Four years ago, I was in the exact same place that I am now. I was seated on my couch, in my parents' house, nestled in the tiny hamlet of my birth. Four years ago, it was a similarly sunny summer day in early August when I first saw the Facebook post recruiting for Odyssey.
Of course, the world then was not the world now. Donald Trump was not yet president. I had not yet started college. I was still in the passionate throes of my first real, romantic relationship. Heck, I had only just created a Facebook account earlier that summer.
At that point in time I did not know how much the world would change in the subsequent weeks, months, and years. Of course, none of us knew. Which, truth be told, is the nature of linear time and human existence; none of us are able to really see much farther than the next few minutes or, at most, hours.
Yet, I can't help but think that if any of us knew how much the world was going to change in these last four years, we might've felt a little bit different about all of it. We might've lingered at the party a moment longer. We might've savored our goodbyes a little sweeter. We might've laughed bigger, hugged stronger, kissed deeper. We might've told the ones that we love most that we love them the most and never really have let them go.
The place I am in now is the same as where I was four years ago. It's still standing with all of its time-worn charm. But I am a very different person.
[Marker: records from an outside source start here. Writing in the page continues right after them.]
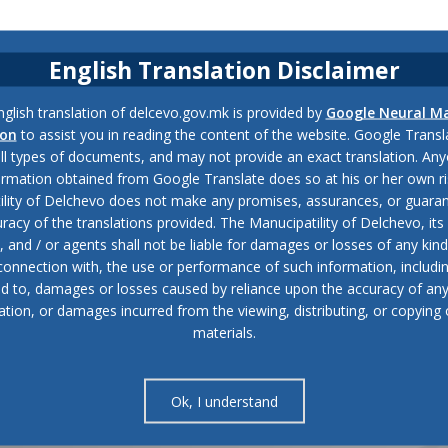
English Translation Disclaimer
glish translation of delcevo.gov.mk is provided by
Google Neural M
ion
to assist you in reading the content of the website. Google Trans
all types of documents, and may not provide an exact translation. Any
ormation obtained from Google Translate does so at his or her own ri
ility of Delchevo does not make any promises, assurances, or guaran
racy of the translations provided. The Manucipatility of Delchevo, its 
and / or agents shall not be liable for damages or losses of any kind
 connection with, the use or performance of such information, includi
ed to, damages or losses caused by reliance upon the accuracy of an
ation, or damages incurred from the viewing, distributing, or copying 
materials.
Ok, I understand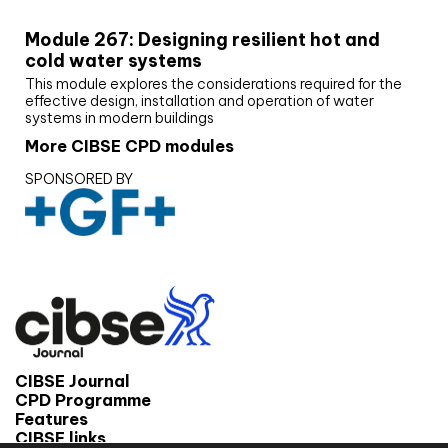
Module 267: Designing resilient hot and
cold water systems
This module explores the considerations required for the
effective design, installation and operation of water
systems in modern buildings
More CIBSE CPD modules
SPONSORED BY
CIBSE Journal
CPD Programme
Features
CIBSE links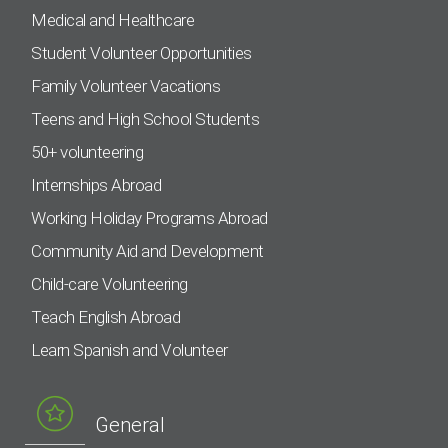
Medical and Healthcare
Student Volunteer Opportunities
Family Volunteer Vacations
Teens and High School Students
50+ volunteering
Internships Abroad
Working Holiday Programs Abroad
Community Aid and Development
Child-care Volunteering
Teach English Abroad
Learn Spanish and Volunteer
General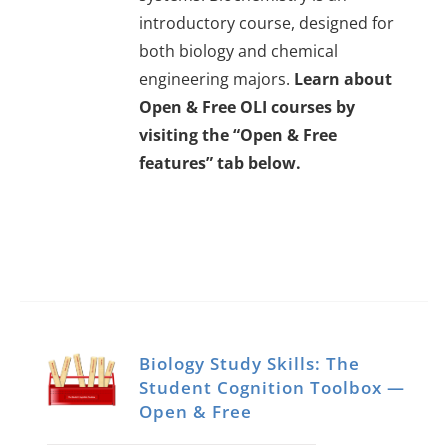
introductory course, designed for
both biology and chemical
engineering majors.
Learn about
Open & Free OLI courses by
visiting the “Open & Free
features” tab below.
Biology Study Skills: The
Student Cognition Toolbox —
Open & Free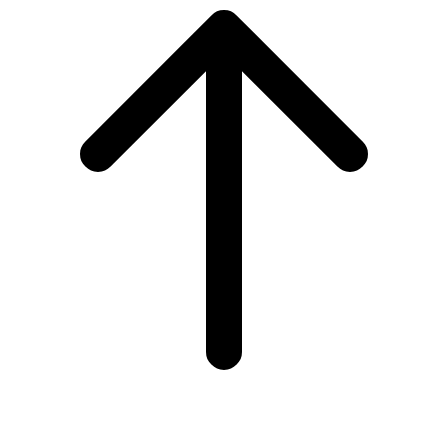
to
top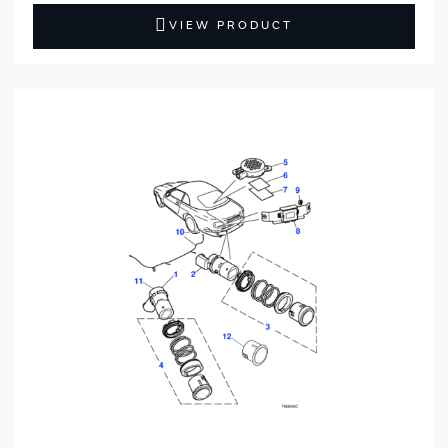
VIEW PRODUCT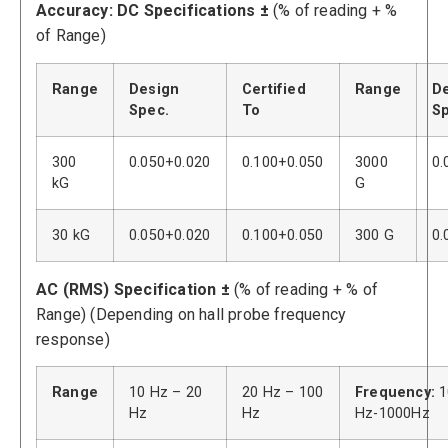
Accuracy: DC Specifications ±
(% of reading + %
of Range)
Range
Design
Certified
Range
D
Spec.
To
Sp
300
0.050+0.020
0.100+0.050
3000
0.
kG
G
30 kG
0.050+0.020
0.100+0.050
300 G
0.
AC (RMS) Specification ±
(% of reading + % of
Range) (Depending on hall probe frequency
response)
Range
10 Hz – 20
20 Hz – 100
Frequency:
1
Hz
Hz
Hz-1000Hz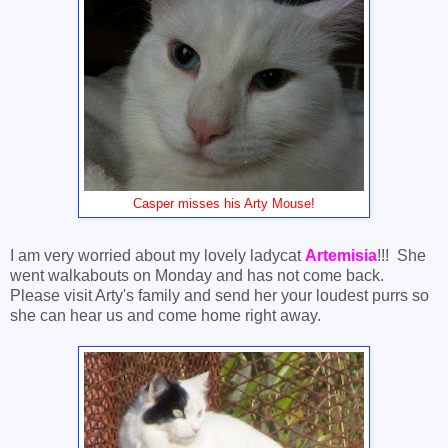
Casper misses his Arty Mouse!
I am very worried about my lovely ladycat
Artemisia
!!! She
went walkabouts on Monday and has not come back.
Please visit Arty's family and send her your loudest purrs so
she can hear us and come home right away.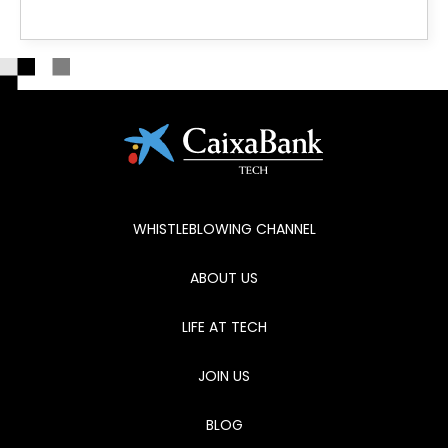
WHISTLEBLOWING CHANNEL
ABOUT US
LIFE AT TECH
JOIN US
BLOG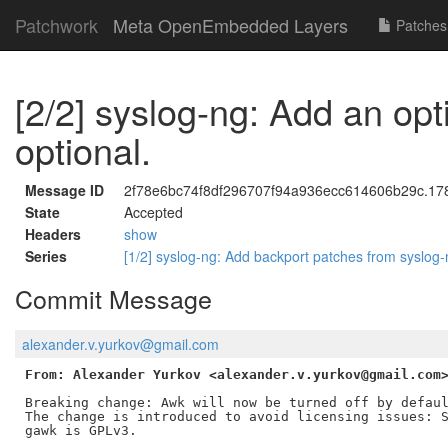
Patchwork
Meta OpenEmbedded Layers
Patches
[2/2] syslog-ng: Add an op
optional.
Message ID
2f78e6bc74f8df296707f94a936ecc614606b29c.1780
State
Accepted
Headers
show
Series
[1/2] syslog-ng: Add backport patches from syslog
Commit Message
alexander.v.yurkov@gmail.com
From: Alexander Yurkov <alexander.v.yurkov@gmail.com
Breaking change: Awk will now be turned off by defaul
The change is introduced to avoid licensing issues: S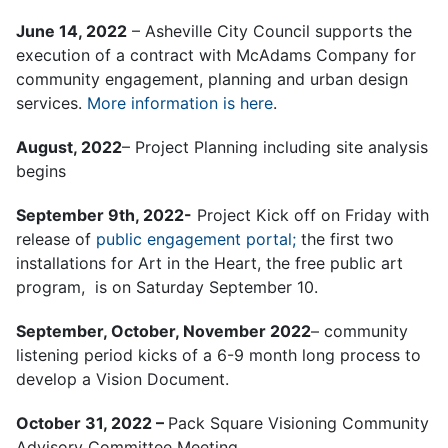
June 14, 2022
– Asheville City Council supports the
execution of a contract with McAdams Company for
community engagement, planning and urban design
services.
More information is here
.
August, 2022
– Project Planning including site analysis
begins
September 9th, 2022-
Project Kick off on Friday with
release of
public engagement portal;
the first two
installations for Art in the Heart, the free public art
program, is on Saturday September 10.
September, October, November 2022
– community
listening period kicks of a 6-9 month long process to
develop a Vision Document.
October 31, 2022 –
Pack Square Visioning Community
Advisory Committee Meeting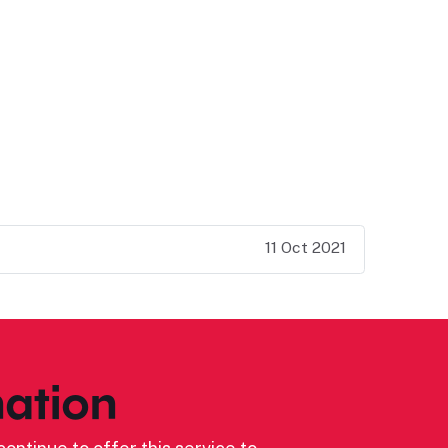
11 Oct 2021
ation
Very different from the green boy who left his sedate home four Augusts ago to seek his fortune elsewhere. I've traveled to far-off lands and met magnificent and complicated people. I've eaten food with names that rest in tongues I cannot speak. I've danced dances and sang songs whose names I have had the misfortune of forgetting. I've laughed, I've hugged, I've kissed, I've cried, I've lived.
Sappy stuff, but once again my life is at an inflection point, so I figured it probably calls for it.
Now, just as my world and the world at-large turned upon that moment four years ago, so too it does again. If you've heard it once before, you're sure to hear it at least once more: these are uncertain times, there is no denying. And it is from that unprecedented uncertainty that I am looking to build a world for myself beyond that which I already know.
Odyssey has given me so much. As a platform to speak up, speak out, and speak my mind, I don't think my formative college years would've been what they ultimately were if I didn't have a place like Odyssey to work out all my thoughts and feelings in their various complexities and complexions. I've grown fast with new friends throughout my time with Odyssey, as well as strengthened ties with old compatriots.
Most of all, I've written. Odyssey has been my excuse to write and write and write, even when I didn't always want to. Even when I didn't always feel like what I had to say was worthwhile. Odyssey gave me a space all mine and the courage to put it to use.
I would be remiss if I did not mention the eager people who have readily engaged with my work on Facebook and beyond. Though perhaps I shouldn't be, I have been perpetually astonished when folks have approached me, both online and in person, to converse about my latest Odyssey article. In instances of both commendation and condemnation, I feel I have grown as a result of persistent and oft generous reader intercourse.
Thus, my response to all is a humble "thank you." Thank you to those who have lauded and supported me and thank you to those who have vigorously challenged me. It has been a privilege to have been able to touch your lives and engage with your thoughts and ideas in ways both big and small. Though I may have grown as a person, so much of me still thinks of myself as that small-town kid from the quiet country hamlet. And who would want to listen to some nobody from a small town in the middle of nowhere? Apparently, many more people than I would have anticipated, so again the heartiest of thank yous.
Six years and five days ago, Robin Williams ended his life. Unbeknownst to his doctors, his wife, and all those closest to him, Williams was suffering from Lewy body dementia, an insidious, degenerative neurological condition that can instill in its victims everything from severe anxiety and paranoia to an inability to chew or properly digest food. I was not quite sixteen when Williams passed, but I knew that moment as an inflection point as well. Though I had long been familiar with the famed actor in his iconic roles as Genie in Aladdin and Prof. Philip Brainard in Flubber, I had only recently discovered and become enamored with his more dramatic work, as in Good Will Hunting and Dead Poets Society. And though I had no especial claim to his person, his loss was crushing. It felt as if a little bit of magic had run out of the world, and we had no hope of ever getting it back…
I've grown much since that moment, guided in part by the wisdom imparted by such figures as Williams, as well as a result of forging my own trail. Even so, on the recent anniversary of his death, at a crossroads all at once wonderful and powerful to behold, I think it would do us all good to remember just a few of the many words spoken by Williams over the course of his life: "No matter what people tell you, words and ideas can change the world."
I know now that the magic of the world is what we make of it, and as long as we have breath in our bodies and love in our hearts, we've never really lost it at all.